• [Task prompt]
Could you copy every line from the material below in which "format" appears?

• [Listed entries]
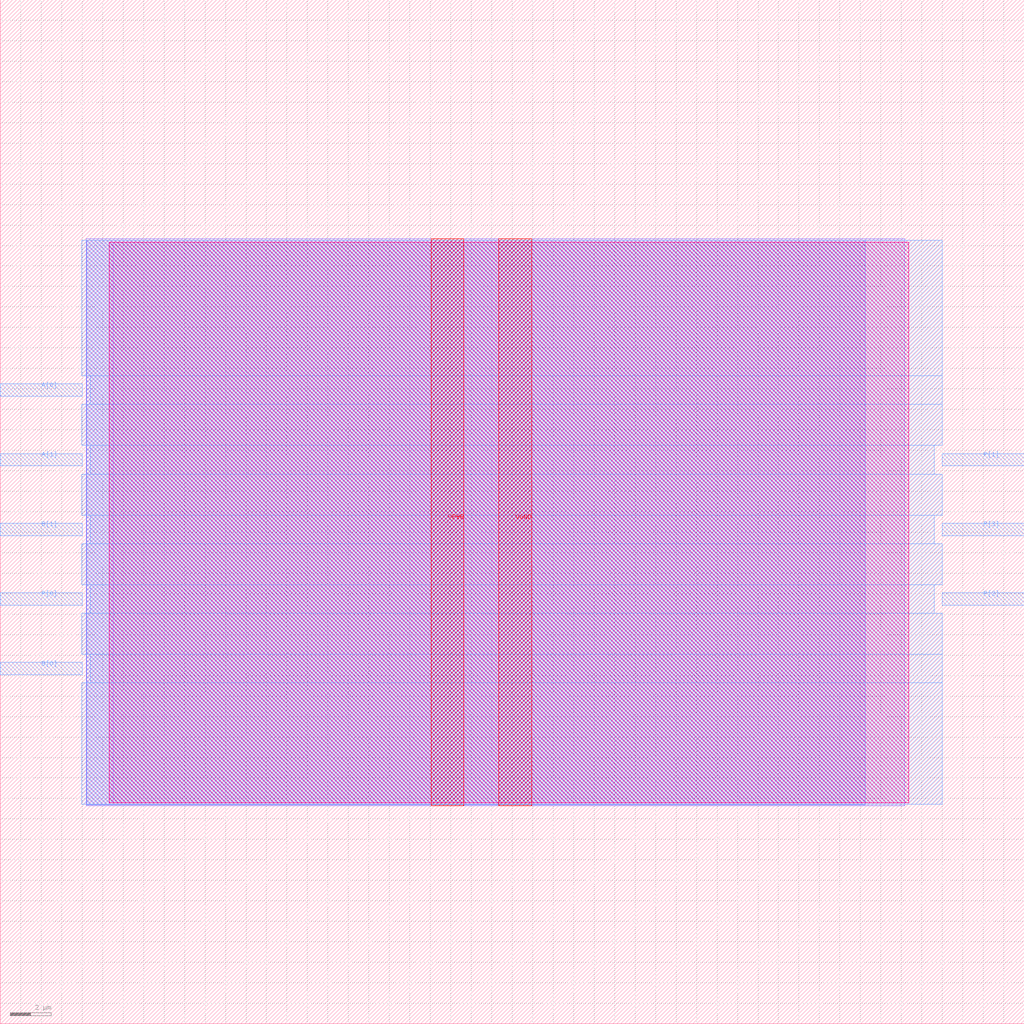
<source format=lef>
VERSION 5.7 ;
  NOWIREEXTENSIONATPIN ON ;
  DIVIDERCHAR "/" ;
  BUSBITCHARS "[]" ;
MACRO SarsaNada_e6
  CLASS BLOCK ;
  FOREIGN SarsaNada_e6 ;
  ORIGIN 0.000 0.000 ;
  SIZE 50.000 BY 50.000 ;
  PIN A[0]
    DIRECTION INPUT ;
    USE SIGNAL ;
    ANTENNAGATEAREA 0.196500 ;
    PORT
      LAYER met3 ;
        RECT 0.000 30.640 4.000 31.240 ;
    END
  END A[0]
  PIN A[1]
    DIRECTION INPUT ;
    USE SIGNAL ;
    ANTENNAGATEAREA 0.196500 ;
    PORT
      LAYER met3 ;
        RECT 0.000 27.240 4.000 27.840 ;
    END
  END A[1]
  PIN B[0]
    DIRECTION INPUT ;
    USE SIGNAL ;
    ANTENNAGATEAREA 0.196500 ;
    PORT
      LAYER met3 ;
        RECT 0.000 17.040 4.000 17.640 ;
    END
  END B[0]
  PIN B[1]
    DIRECTION INPUT ;
    USE SIGNAL ;
    ANTENNAGATEAREA 0.196500 ;
    PORT
      LAYER met3 ;
        RECT 0.000 23.840 4.000 24.440 ;
    END
  END B[1]
  PIN P[0]
    DIRECTION OUTPUT ;
    USE SIGNAL ;
    ANTENNADIFFAREA 0.445500 ;
    PORT
      LAYER met3 ;
        RECT 0.000 20.440 4.000 21.040 ;
    END
  END P[0]
  PIN P[1]
    DIRECTION OUTPUT ;
    USE SIGNAL ;
    ANTENNADIFFAREA 0.445500 ;
    PORT
      LAYER met3 ;
        RECT 46.000 27.240 50.000 27.840 ;
    END
  END P[1]
  PIN P[2]
    DIRECTION OUTPUT ;
    USE SIGNAL ;
    ANTENNADIFFAREA 0.445500 ;
    PORT
      LAYER met3 ;
        RECT 46.000 20.440 50.000 21.040 ;
    END
  END P[2]
  PIN P[3]
    DIRECTION OUTPUT ;
    USE SIGNAL ;
    ANTENNADIFFAREA 0.445500 ;
    PORT
      LAYER met3 ;
        RECT 46.000 23.840 50.000 24.440 ;
    END
  END P[3]
  PIN VGND
    DIRECTION INOUT ;
    USE GROUND ;
    PORT
      LAYER met4 ;
        RECT 24.340 10.640 25.940 38.320 ;
    END
  END VGND
  PIN VPWR
    DIRECTION INOUT ;
    USE POWER ;
    PORT
      LAYER met4 ;
        RECT 21.040 10.640 22.640 38.320 ;
    END
  END VPWR
  OBS
      LAYER nwell ;
        RECT 5.330 10.795 44.350 38.165 ;
      LAYER li1 ;
        RECT 5.520 10.795 44.160 38.165 ;
      LAYER met1 ;
        RECT 4.210 10.640 44.160 38.320 ;
      LAYER met2 ;
        RECT 4.230 10.695 42.230 38.265 ;
      LAYER met3 ;
        RECT 3.990 31.640 46.000 38.245 ;
        RECT 4.400 30.240 46.000 31.640 ;
        RECT 3.990 28.240 46.000 30.240 ;
        RECT 4.400 26.840 45.600 28.240 ;
        RECT 3.990 24.840 46.000 26.840 ;
        RECT 4.400 23.440 45.600 24.840 ;
        RECT 3.990 21.440 46.000 23.440 ;
        RECT 4.400 20.040 45.600 21.440 ;
        RECT 3.990 18.040 46.000 20.040 ;
        RECT 4.400 16.640 46.000 18.040 ;
        RECT 3.990 10.715 46.000 16.640 ;
  END
END SarsaNada_e6
END LIBRARY


</source>
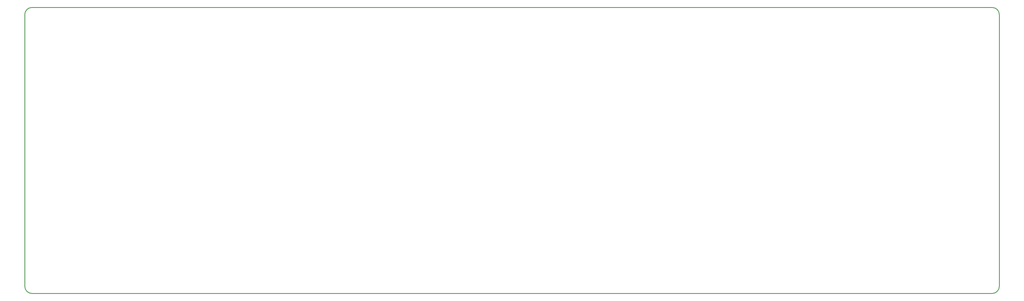
<source format=gbr>
%TF.GenerationSoftware,KiCad,Pcbnew,(5.1.12)-1*%
%TF.CreationDate,2021-12-21T00:43:12-05:00*%
%TF.ProjectId,GanJing 65 rev 2 hotswap,47616e4a-696e-4672-9036-352072657620,2*%
%TF.SameCoordinates,Original*%
%TF.FileFunction,Profile,NP*%
%FSLAX46Y46*%
G04 Gerber Fmt 4.6, Leading zero omitted, Abs format (unit mm)*
G04 Created by KiCad (PCBNEW (5.1.12)-1) date 2021-12-21 00:43:12*
%MOMM*%
%LPD*%
G01*
G04 APERTURE LIST*
%TA.AperFunction,Profile*%
%ADD10C,0.250000*%
%TD*%
G04 APERTURE END LIST*
D10*
X50006250Y-97631250D02*
G75*
G02*
X52387500Y-95250000I2381250J0D01*
G01*
X52387500Y-190500000D02*
G75*
G02*
X50006250Y-188118750I0J2381250D01*
G01*
X371475000Y-95250000D02*
G75*
G02*
X373856250Y-97631250I0J-2381250D01*
G01*
X373856250Y-188118750D02*
G75*
G02*
X371475000Y-190500000I-2381250J0D01*
G01*
X50006250Y-97631250D02*
X50006250Y-188118750D01*
X371475000Y-95250000D02*
X52387500Y-95250000D01*
X373856250Y-188118750D02*
X373856250Y-97631250D01*
X52387500Y-190500000D02*
X371475000Y-190500000D01*
M02*

</source>
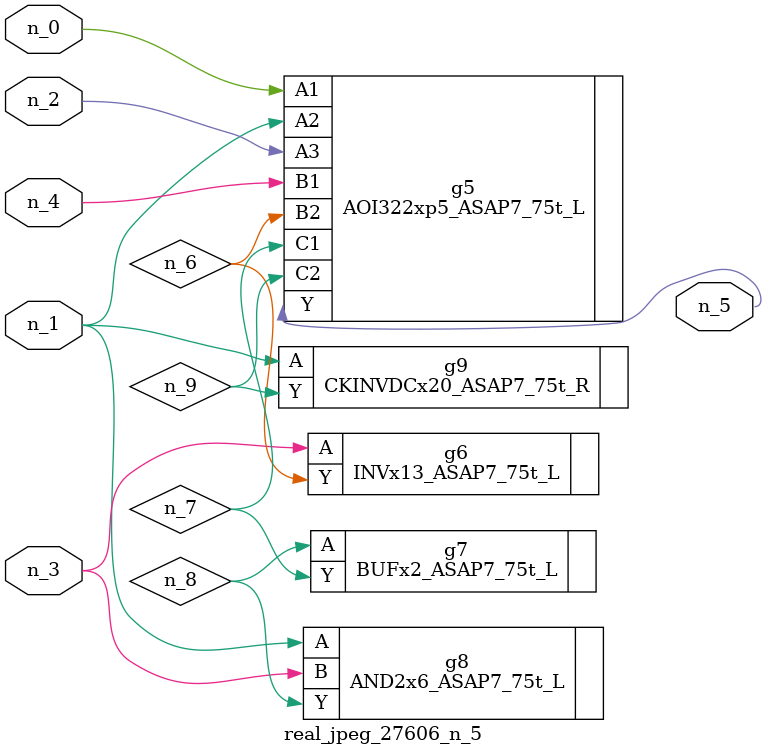
<source format=v>
module real_jpeg_27606_n_5 (n_4, n_0, n_1, n_2, n_3, n_5);

input n_4;
input n_0;
input n_1;
input n_2;
input n_3;

output n_5;

wire n_8;
wire n_6;
wire n_7;
wire n_9;

AOI322xp5_ASAP7_75t_L g5 ( 
.A1(n_0),
.A2(n_1),
.A3(n_2),
.B1(n_4),
.B2(n_6),
.C1(n_7),
.C2(n_9),
.Y(n_5)
);

AND2x6_ASAP7_75t_L g8 ( 
.A(n_1),
.B(n_3),
.Y(n_8)
);

CKINVDCx20_ASAP7_75t_R g9 ( 
.A(n_1),
.Y(n_9)
);

INVx13_ASAP7_75t_L g6 ( 
.A(n_3),
.Y(n_6)
);

BUFx2_ASAP7_75t_L g7 ( 
.A(n_8),
.Y(n_7)
);


endmodule
</source>
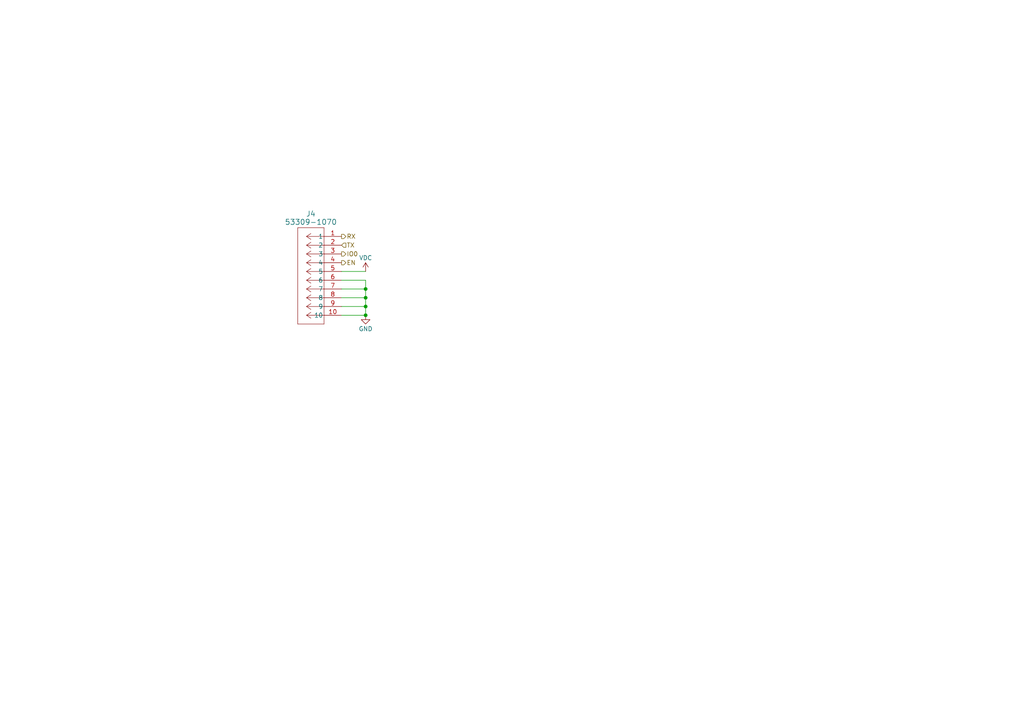
<source format=kicad_sch>
(kicad_sch (version 20230121) (generator eeschema)

  (uuid 973635e8-d3ad-4bdd-a361-4ad4ab1d1445)

  (paper "A4")

  (title_block
    (rev "1.0")
  )

  

  (junction (at 106.045 83.82) (diameter 0) (color 0 0 0 0)
    (uuid 9d31bf61-3b50-4a0a-b13b-3d7b0157004a)
  )
  (junction (at 106.045 88.9) (diameter 0) (color 0 0 0 0)
    (uuid 9d645afd-4285-4ac6-b054-1736f4fc895f)
  )
  (junction (at 106.045 91.44) (diameter 0) (color 0 0 0 0)
    (uuid d11ccc8b-743e-4b12-91a4-6f7c15ee5bf4)
  )
  (junction (at 106.045 86.36) (diameter 0) (color 0 0 0 0)
    (uuid e34782ca-84a7-400c-b6de-89718d841a90)
  )

  (wire (pts (xy 99.06 83.82) (xy 106.045 83.82))
    (stroke (width 0) (type default))
    (uuid 195a6f73-1d3c-49f7-bd77-a7cf1da89128)
  )
  (wire (pts (xy 106.045 88.9) (xy 106.045 91.44))
    (stroke (width 0) (type default))
    (uuid 45be9e7b-56fc-44a9-ba14-d6fbddfccdbc)
  )
  (wire (pts (xy 99.06 78.74) (xy 106.045 78.74))
    (stroke (width 0) (type default))
    (uuid 4a0d1fd7-bcf2-4fd7-9421-147d189ac463)
  )
  (wire (pts (xy 99.06 91.44) (xy 106.045 91.44))
    (stroke (width 0) (type default))
    (uuid 5264cbdc-27ac-4874-be09-d6620b74e234)
  )
  (wire (pts (xy 99.06 81.28) (xy 106.045 81.28))
    (stroke (width 0) (type default))
    (uuid 56112455-e8af-49dc-8465-20aa36473547)
  )
  (wire (pts (xy 99.06 86.36) (xy 106.045 86.36))
    (stroke (width 0) (type default))
    (uuid 7910c8ea-726f-4bdb-a09f-4b3fd95ddb3a)
  )
  (wire (pts (xy 106.045 81.28) (xy 106.045 83.82))
    (stroke (width 0) (type default))
    (uuid 8cfdbfe8-bcca-438f-9731-c084c78fb98c)
  )
  (wire (pts (xy 99.06 88.9) (xy 106.045 88.9))
    (stroke (width 0) (type default))
    (uuid ae4d5723-baca-40fd-bb0a-ae77d1ad4136)
  )
  (wire (pts (xy 106.045 86.36) (xy 106.045 88.9))
    (stroke (width 0) (type default))
    (uuid c42198f1-fa38-4050-8161-e72ad45ef8f5)
  )
  (wire (pts (xy 106.045 83.82) (xy 106.045 86.36))
    (stroke (width 0) (type default))
    (uuid d61d6bdc-06cc-48d3-a1ab-dcba19622f0e)
  )

  (hierarchical_label "TX" (shape input) (at 99.06 71.12 0) (fields_autoplaced)
    (effects (font (size 1.27 1.27)) (justify left))
    (uuid 6192991b-4ee2-4790-b233-d0ea048cb0df)
  )
  (hierarchical_label "IO0" (shape output) (at 99.06 73.66 0) (fields_autoplaced)
    (effects (font (size 1.27 1.27)) (justify left))
    (uuid 95340424-f62a-4543-821e-f1dec8031f53)
  )
  (hierarchical_label "RX" (shape output) (at 99.06 68.58 0) (fields_autoplaced)
    (effects (font (size 1.27 1.27)) (justify left))
    (uuid a171912f-ac82-460f-a981-f2b43e052833)
  )
  (hierarchical_label "EN" (shape output) (at 99.06 76.2 0) (fields_autoplaced)
    (effects (font (size 1.27 1.27)) (justify left))
    (uuid bff7c498-cbaf-46dd-8c25-d02526ecb348)
  )

  (symbol (lib_id "power:VDC") (at 106.045 78.74 0) (unit 1)
    (in_bom yes) (on_board yes) (dnp no) (fields_autoplaced)
    (uuid d6d61700-ffcf-40b3-acc0-99e6126baf39)
    (property "Reference" "#PWR017" (at 106.045 81.28 0)
      (effects (font (size 1.27 1.27)) hide)
    )
    (property "Value" "VDC" (at 106.045 74.795 0)
      (effects (font (size 1.27 1.27)))
    )
    (property "Footprint" "" (at 106.045 78.74 0)
      (effects (font (size 1.27 1.27)) hide)
    )
    (property "Datasheet" "" (at 106.045 78.74 0)
      (effects (font (size 1.27 1.27)) hide)
    )
    (pin "1" (uuid c60bb767-a5f6-440a-b1fe-bad029f44f44))
    (instances
      (project "Tropic"
        (path "/03cbb5e4-b4a9-4ace-b6fb-ea1f35182954/ebc99054-fc1f-4b73-995d-417f24411987"
          (reference "#PWR017") (unit 1)
        )
      )
    )
  )

  (symbol (lib_id "power:GND") (at 106.045 91.44 0) (unit 1)
    (in_bom yes) (on_board yes) (dnp no) (fields_autoplaced)
    (uuid d8f67a7c-b9ac-46b8-877c-19438397c26f)
    (property "Reference" "#PWR019" (at 106.045 97.79 0)
      (effects (font (size 1.27 1.27)) hide)
    )
    (property "Value" "GND" (at 106.045 95.385 0)
      (effects (font (size 1.27 1.27)))
    )
    (property "Footprint" "" (at 106.045 91.44 0)
      (effects (font (size 1.27 1.27)) hide)
    )
    (property "Datasheet" "" (at 106.045 91.44 0)
      (effects (font (size 1.27 1.27)) hide)
    )
    (pin "1" (uuid 01bb4a09-f9fe-4ef8-8c53-227d043cdf87))
    (instances
      (project "Tropic"
        (path "/03cbb5e4-b4a9-4ace-b6fb-ea1f35182954/ebc99054-fc1f-4b73-995d-417f24411987"
          (reference "#PWR019") (unit 1)
        )
      )
    )
  )

  (symbol (lib_id "manul_tech:53309-1070") (at 92.71 78.74 0) (mirror y) (unit 1)
    (in_bom yes) (on_board yes) (dnp no) (fields_autoplaced)
    (uuid e2561644-0121-47d9-b07a-5867d98a00bc)
    (property "Reference" "J4" (at 90.17 62.0237 0)
      (effects (font (size 1.524 1.524)))
    )
    (property "Value" "53309-1070" (at 90.17 64.4049 0)
      (effects (font (size 1.524 1.524)))
    )
    (property "Footprint" "manul_tech:CON_533091070" (at 99.06 68.58 0)
      (effects (font (size 1.27 1.27) italic) hide)
    )
    (property "Datasheet" "533091070" (at 99.06 68.58 0)
      (effects (font (size 1.27 1.27) italic) hide)
    )
    (property "internalRef" "" (at 92.71 78.74 0)
      (effects (font (size 1.27 1.27)))
    )
    (property "mates_with" "52465-1071" (at 92.71 78.74 0)
      (effects (font (size 1.27 1.27)) hide)
    )
    (pin "1" (uuid 90e379e5-76f3-44b2-99ab-296f57200e58))
    (pin "10" (uuid e8a8dee3-f3f2-400f-b9a2-b226ab8fe46d))
    (pin "2" (uuid 26516a0c-ecde-43cd-a9a7-a2cb910b6b3c))
    (pin "3" (uuid b4c260ee-f328-45ec-a2e7-6771bb7f7e06))
    (pin "4" (uuid 99f17540-9974-4036-bb61-7ad00590ca6c))
    (pin "5" (uuid 138832d5-dea4-4125-b44f-fc82baa8992c))
    (pin "6" (uuid c37ec2d5-b889-4002-8a5f-9c6ede21cfb2))
    (pin "7" (uuid f879ad7d-4df5-43e8-81a7-780227da7599))
    (pin "8" (uuid 728e7a77-49ec-4934-a608-536d432b023d))
    (pin "9" (uuid 8050f80a-956d-41dd-b148-e02d73865fa3))
    (instances
      (project "Tropic"
        (path "/03cbb5e4-b4a9-4ace-b6fb-ea1f35182954/ebc99054-fc1f-4b73-995d-417f24411987"
          (reference "J4") (unit 1)
        )
      )
    )
  )
)

</source>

• [Answer to the problem]
<source format=lef>
<source format=gbr>
G04 Gerber Fmt 4.6, Leading zero omitted, Abs format (unit mm)*
<source format=v>
<source format=kicad_sch>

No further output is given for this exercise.